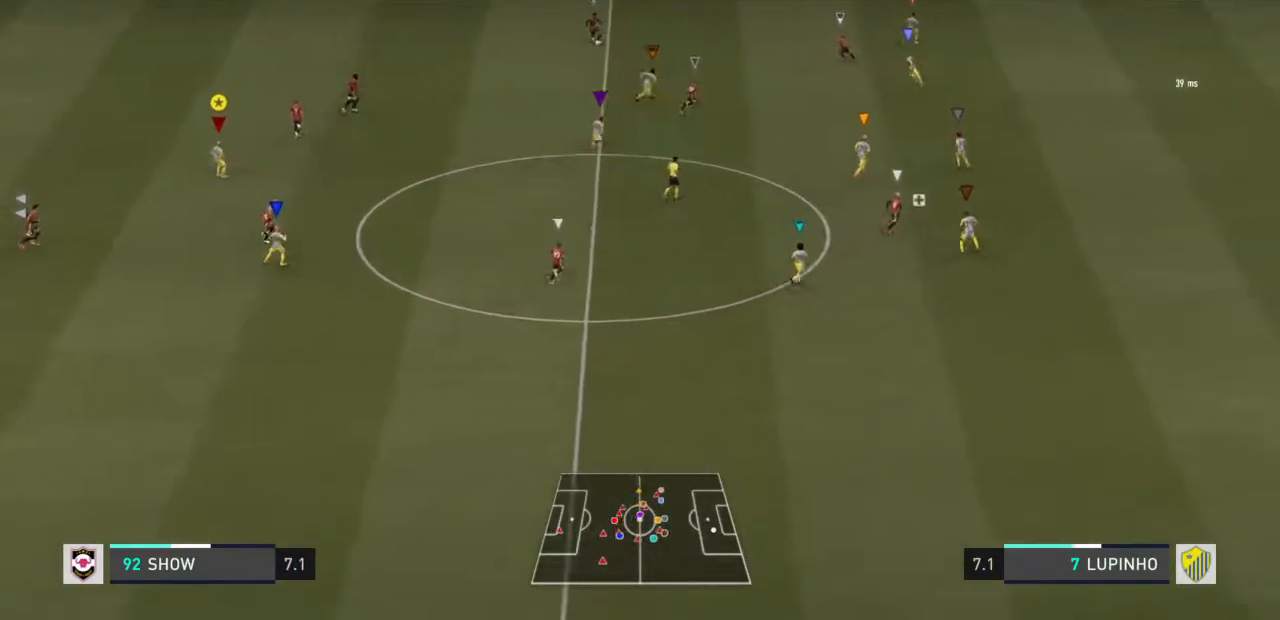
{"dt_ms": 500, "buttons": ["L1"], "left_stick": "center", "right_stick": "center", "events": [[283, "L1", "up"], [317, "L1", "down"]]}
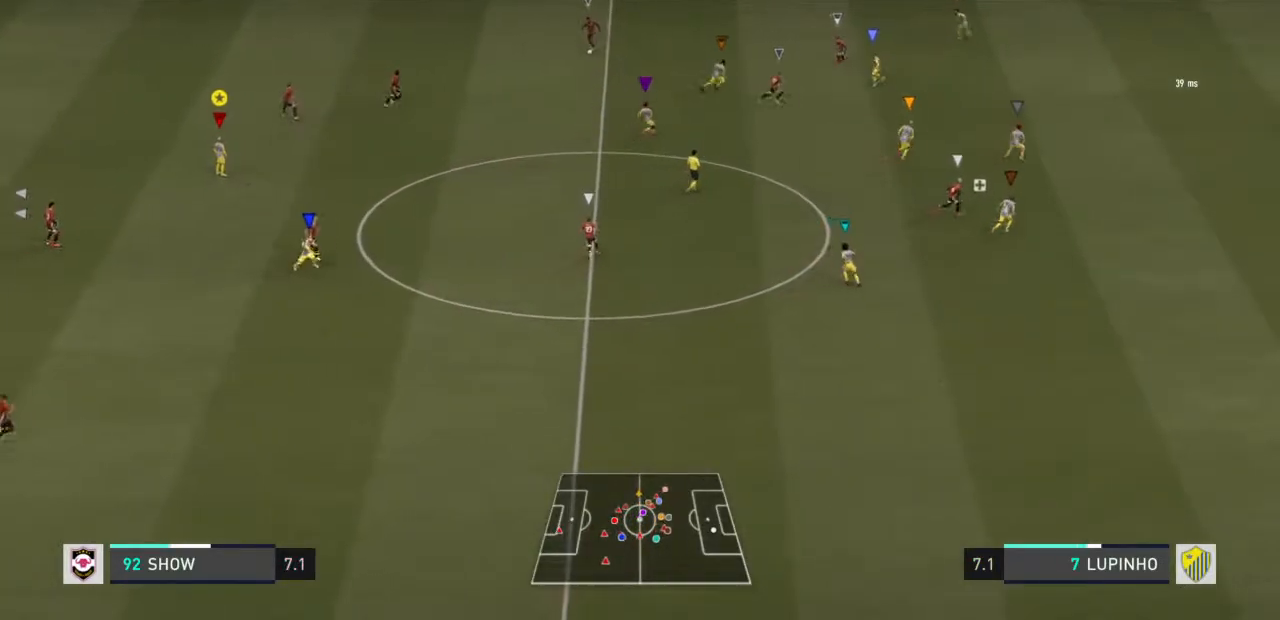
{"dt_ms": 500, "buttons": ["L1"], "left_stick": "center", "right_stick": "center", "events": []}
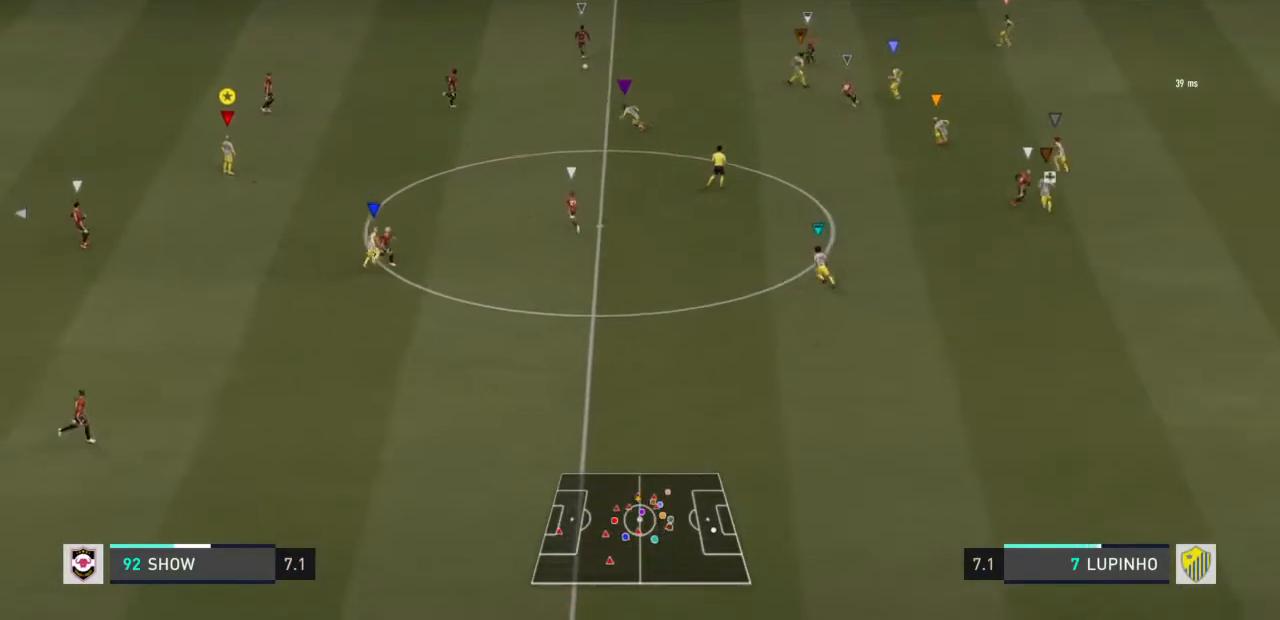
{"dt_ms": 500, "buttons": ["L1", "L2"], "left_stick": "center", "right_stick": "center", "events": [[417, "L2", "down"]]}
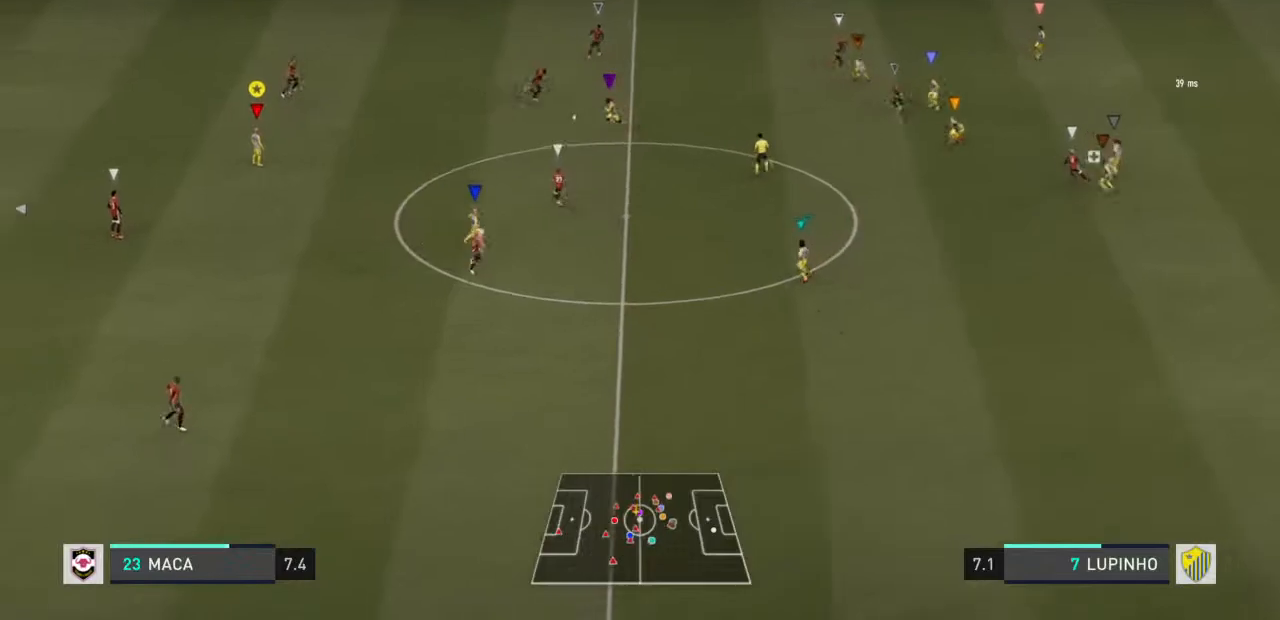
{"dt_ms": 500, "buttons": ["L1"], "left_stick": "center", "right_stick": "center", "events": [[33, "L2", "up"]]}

• • •

Problem description >>
Print the listing again exactly, please. Keep the pictures out of it.

Answer space >>
{"dt_ms": 500, "buttons": ["L1"], "left_stick": "center", "right_stick": "center", "events": [[283, "L1", "up"], [317, "L1", "down"]]}
{"dt_ms": 500, "buttons": ["L1"], "left_stick": "center", "right_stick": "center", "events": []}
{"dt_ms": 500, "buttons": ["L1", "L2"], "left_stick": "center", "right_stick": "center", "events": [[417, "L2", "down"]]}
{"dt_ms": 500, "buttons": ["L1"], "left_stick": "center", "right_stick": "center", "events": [[33, "L2", "up"]]}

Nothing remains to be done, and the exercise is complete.